# Word 2003 Formatierung Überschriften



## bledgretked (26. November 2010)

Hi Leute,

hab ein Problem mit Word 2003 beim Formatieren der Überschriften:
hätte gernfolgendes:

1. Überschrift 1
1.1 Überschrift 2
2. Überschrift 1
2.1 Überschrift 2
2.1.1 Überschrift 3
2.2 Überschrift 2

bekomme aber:

1. Überschrift 1
1.1 Überschrift 2
2. Überschrift 1
2.1 Überschrift 2
*1*.1.1 Überschrift 3
2.2 Überschrift 2

Kann mir jemand helfen********
Gruß
bledgretked


----------



## Nico Graichen (26. November 2010)

Hi bledgretked

Herzlich willkommen auf tutorials.de

Die Inbox ist dafür da Tutorials und Artikel einzureichen. Fragen bitte im Forum stellen! 

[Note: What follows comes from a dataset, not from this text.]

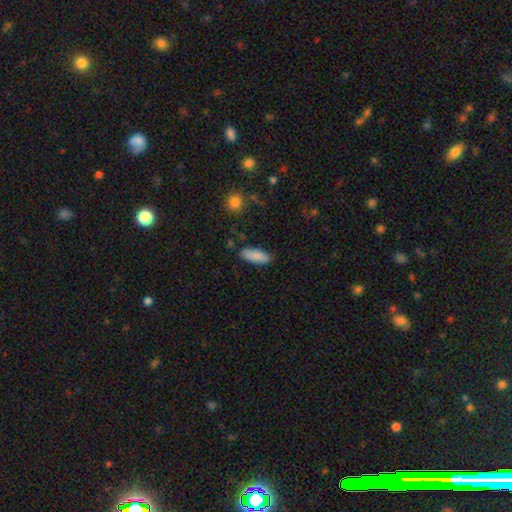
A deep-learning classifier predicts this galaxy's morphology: This appears to be a smooth galaxy with no disk features (86%) that is in between round and cigar-shaped (72%). Merging: none (82%).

Ich hab den mal verschoben


----------



## bledgretked (29. November 2010)

*Problem mit Word 2003 beim Formatieren der Überschriften*

Hi Leute,

hab ein Problem mit Word 2003 beim Formatieren der Überschriften:
hätte gernfolgendes:

1. Überschrift 1
1.1 Überschrift 2
2. Überschrift 1
2.1 Überschrift 2
*2.1.1 Überschrift 3*
2.2 Überschrift 2

bekomme aber:

1. Überschrift 1
1.1 Überschrift 2
2. Überschrift 1
2.1 Überschrift 2
*1.1.1 Überschrift 3*
2.2 Überschrift 2

Wie an den Grafiken zu sehen ist sollte bei 3. Ebene (linke Grafik) stehen "1.1.1." tatsächlich steht aber nur "1". 
Im Vergleich rechte Grafik Überschrift 2 (2. Ebene)
....ich hoffe, dass ich dies richtig interpretiere****!!
Die  Ziffern sind grau hinterlegt, vermutlich bedeutet dies =automatische Zuweisung je nach Voreinstellung.
Wenn ich manuel 1.1.1. eintrage erhalte ich nicht das gewünschte Ergebnis.


Kann mir jemand helfen********
Gruß
bledgretked


----------